HOW TO COMPLETE THIS TASK:
Return the text of every one of the rows below word for word, line for line, and leave the pictures out.

────────────────────

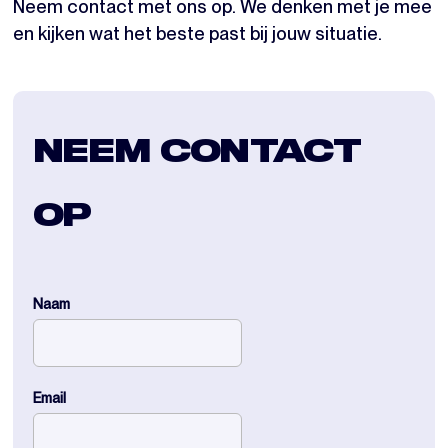
Neem contact met ons op. We denken met je mee
en kijken wat het beste past bij jouw situatie.
NEEM CONTACT
OP
Naam
Email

────────────────────

EXERCISE RESULT:
Neem contact met ons op. We denken met je mee
en kijken wat het beste past bij jouw situatie.
NEEM CONTACT
OP
Naam
Email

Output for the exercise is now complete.